Meet Mitt Romney’s new best friends: ex-Obama voters.
These ordinary, plainspoken people can make a better case for the Republican nominee than some of the prominent speakers on stage at the convention—and maybe even Romney himself. The campaign calls them “switchers,” and three of them are showcased in a video released by the Romney campaign. Obama-turned-Romney supporters are also starring in multimillion-dollar advertising campaigns broadcast by the Republican Jewish Coalition and Americans for Prosperity.
One of the most prominent switchers—former Democratic Rep. Artur Davis of Alabama—was a prime-time headliner on the convention stage on Tuesday.

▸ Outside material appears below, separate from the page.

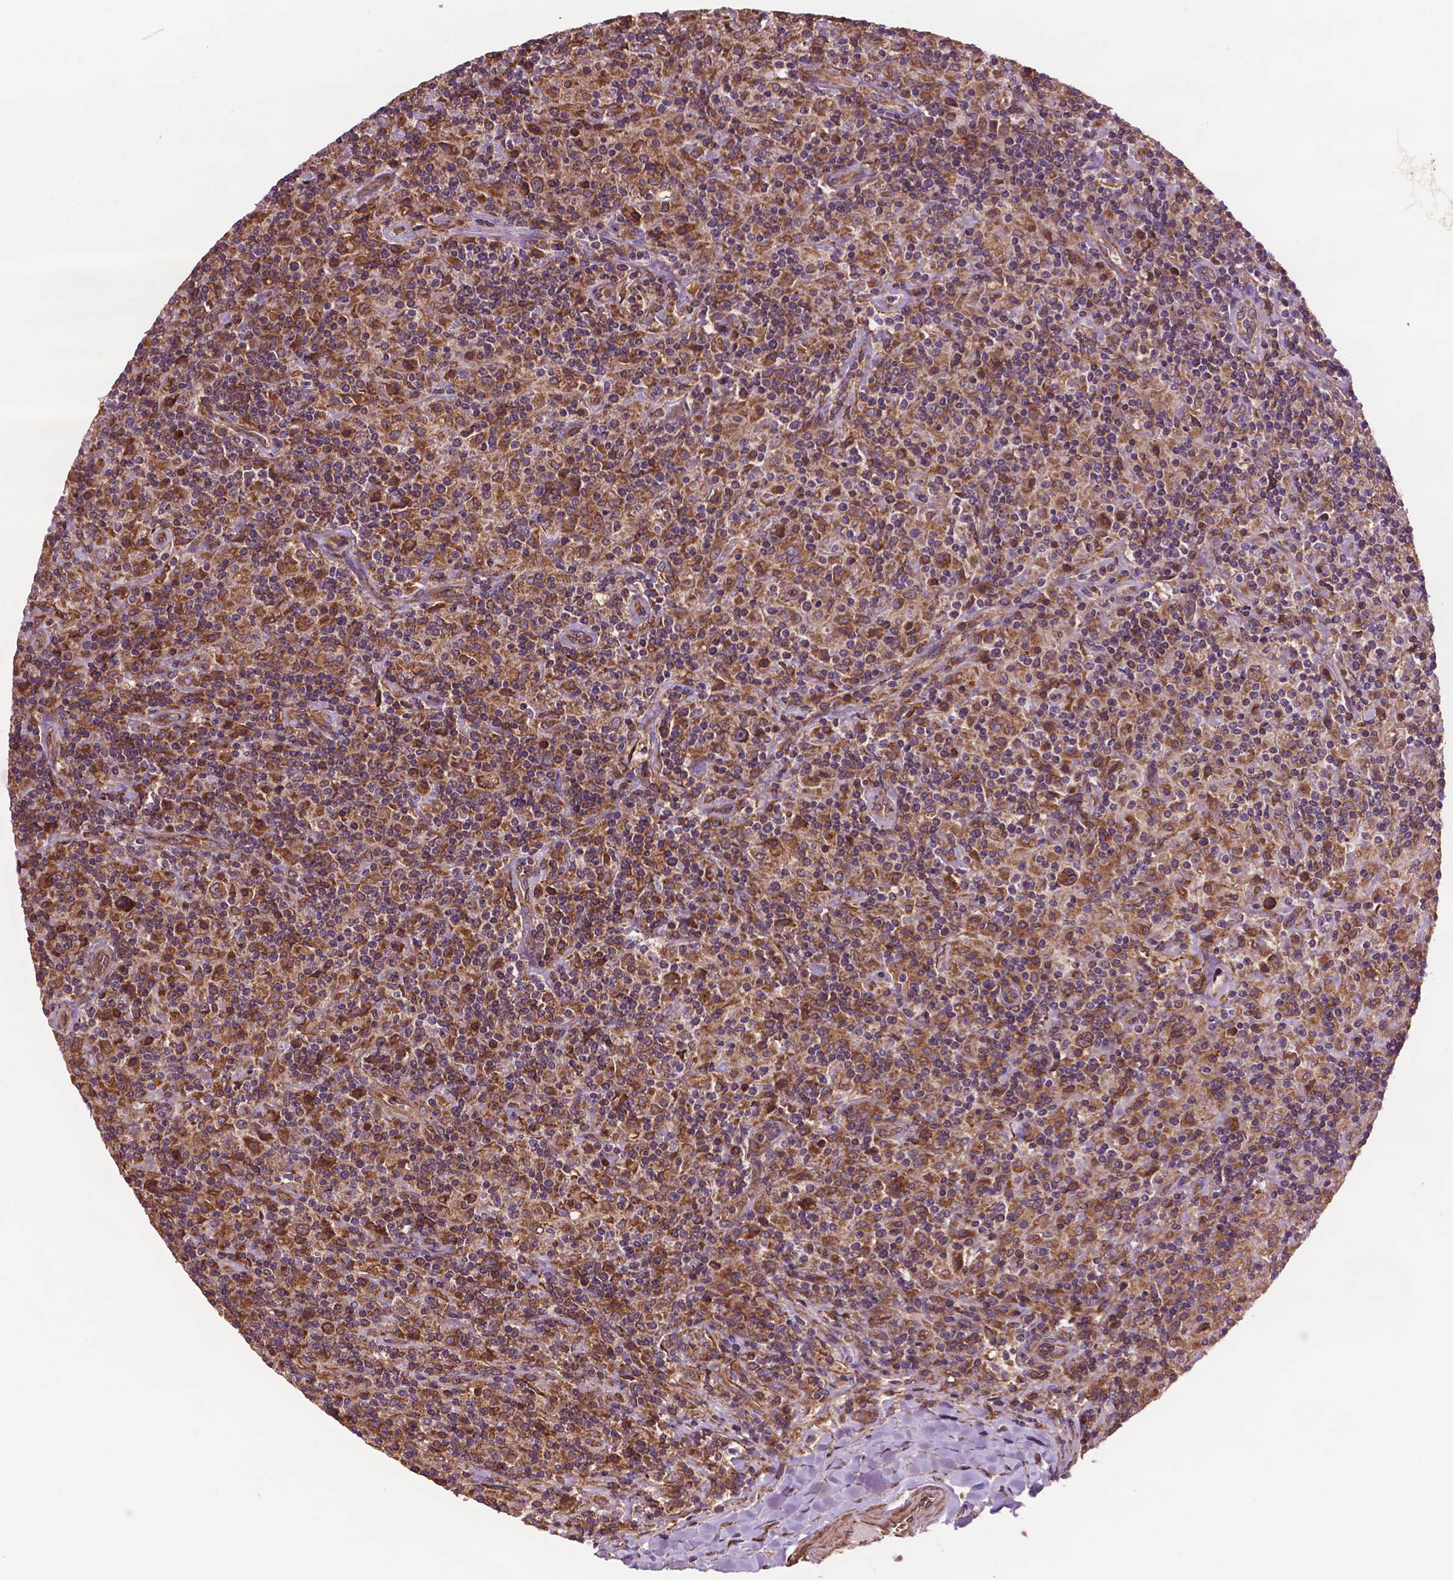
{"staining": {"intensity": "moderate", "quantity": ">75%", "location": "cytoplasmic/membranous"}, "tissue": "lymphoma", "cell_type": "Tumor cells", "image_type": "cancer", "snomed": [{"axis": "morphology", "description": "Hodgkin's disease, NOS"}, {"axis": "topography", "description": "Lymph node"}], "caption": "Immunohistochemistry image of Hodgkin's disease stained for a protein (brown), which demonstrates medium levels of moderate cytoplasmic/membranous expression in approximately >75% of tumor cells.", "gene": "CCDC71L", "patient": {"sex": "male", "age": 70}}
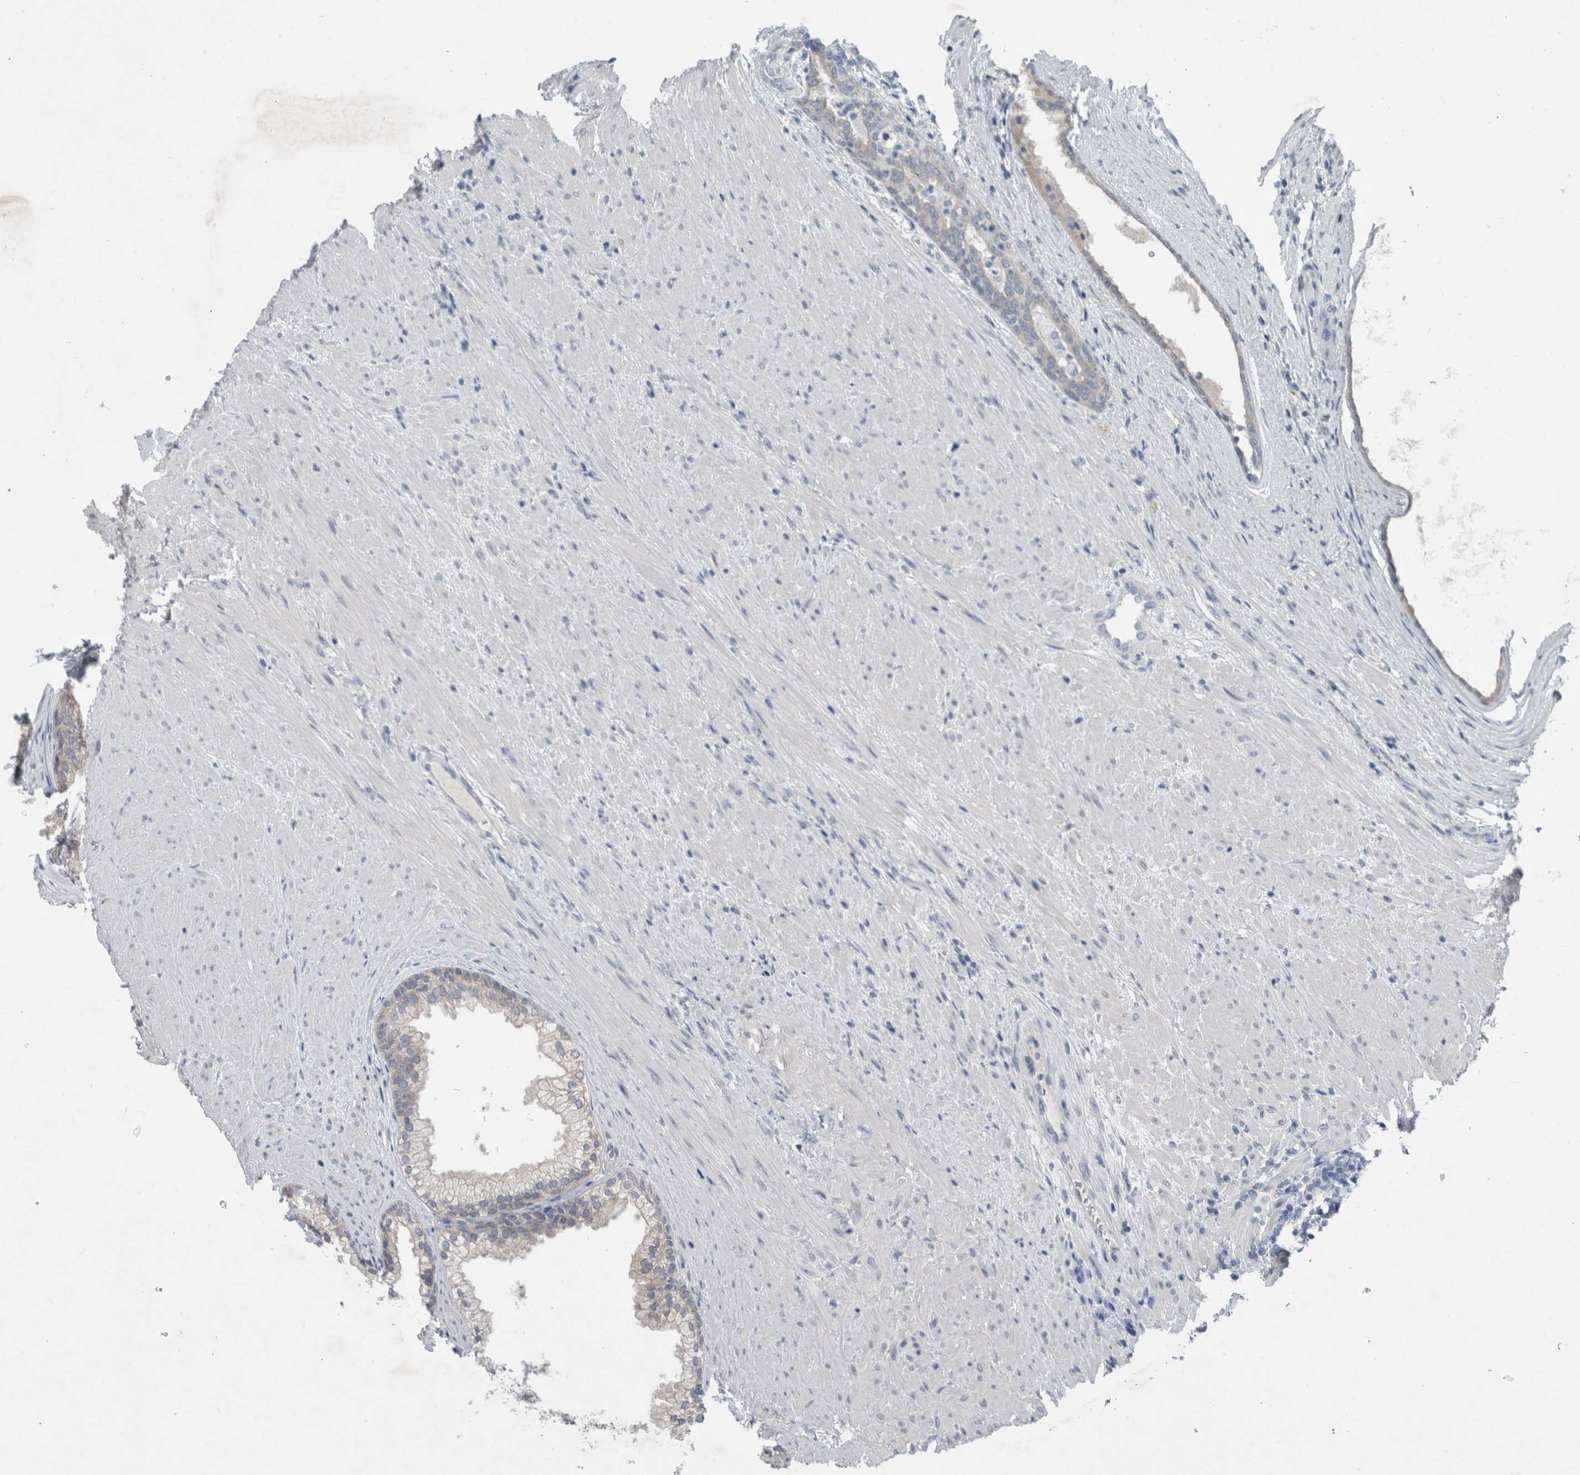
{"staining": {"intensity": "negative", "quantity": "none", "location": "none"}, "tissue": "prostate", "cell_type": "Glandular cells", "image_type": "normal", "snomed": [{"axis": "morphology", "description": "Normal tissue, NOS"}, {"axis": "topography", "description": "Prostate"}], "caption": "This is an IHC histopathology image of normal human prostate. There is no positivity in glandular cells.", "gene": "FAM83H", "patient": {"sex": "male", "age": 76}}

What accounts for the newfound popularity of these switchers? Polls find widespread dissatisfaction with the president’s leadership on the economy, but they also show a reservoir of goodwill toward him. Many Obama voters in 2008 were casting ballots for the first time and proud to be making history by electing the first African-American president. Hard-edged attack ads are not necessarily going to work with them.
“There are times you want a soft sell and times when you need a two-by-four. This is a soft-sell message,” said Matt Brooks, executive director of the Republican Jewish Coalition. “We’re trying to appeal to the folks in the middle, and we didn’t think that browbeating them was the effective way to do that.”
In an age of reality television, the real voters starring in these ads can be more compelling than commercial actors. They seem to be speaking from the heart instead of scripts. And they are a potential antidote to the personal stories of disgruntled former workers and abortion-rights supporters in anti-Romney television ads run by the Obama campaign and the pro-Obama Priorities USA Action super PAC.
The gentler approach favored by switchers was also apparent in a Republican National Committee spot in Virginia in which a narrator says, “He tried. You tried. It’s OK to make a change.” It’s a message that’s designed to comfort voters instead of lecture them.
One of the switchers showcased in the Tuesday night convention video was 51-year-old Debbie Smith of Des Moines, Iowa. A first-time caucus-goer in 2008, she attended Obama campaign rallies, wrote two checks, and bought a T-shirt. “I was pretty much hooked on his message,” she said in a telephone interview on Tuesday with Convention Daily. But the showdown between Obama and congressional Republicans over the budget one year ago turned her off, and she and her husband have had to let go of half of the employees of their small business. The sluggish economy also forced them to sell a vacation home in northern Iowa and their boat.
“It was a lesson to our kids that we couldn’t live beyond our means, and I wish the government would do the same,” she said. “When you hire a new CEO like we did with Obama, after a certain amount of time, you can longer blame the previous CEO.”
A Gallup Poll this month found 86 percent of voters who backed Obama in 2008 backing him again this year. The Romney campaign points to polling that shows a more significant drop-off. In a new ABC News/Washington Post poll that found the race tied, only 78 percent of the people who voted for Obama in 2008 said they would back him in 2012; 14 percent said they would switch to Romney. Voters such as those could make the difference in the handful of swing states that will determine the election’s outcome.
“The key number is that more than one out of five Obama voters are not on board,” said Romney pollster Neil Newhouse. “It speaks to the challenges faced by the Obama campaign as it tries to put the band back together again.”
But where the Romney campaign sees scorned Obama voters, the Obama campaign sees another kind of convert. Priorities USA’s latest spot running in Colorado, Florida, Iowa, Ohio, and Virginia features Olive Chase, an independent voter who backed Romney when he was elected governor of Massachusetts.
“I feel like I was duped by Mitt Romney,” she says. “I’m going to vote for President Obama.”
This article appears in the August 29, 2012, edition of NJ Convention Daily.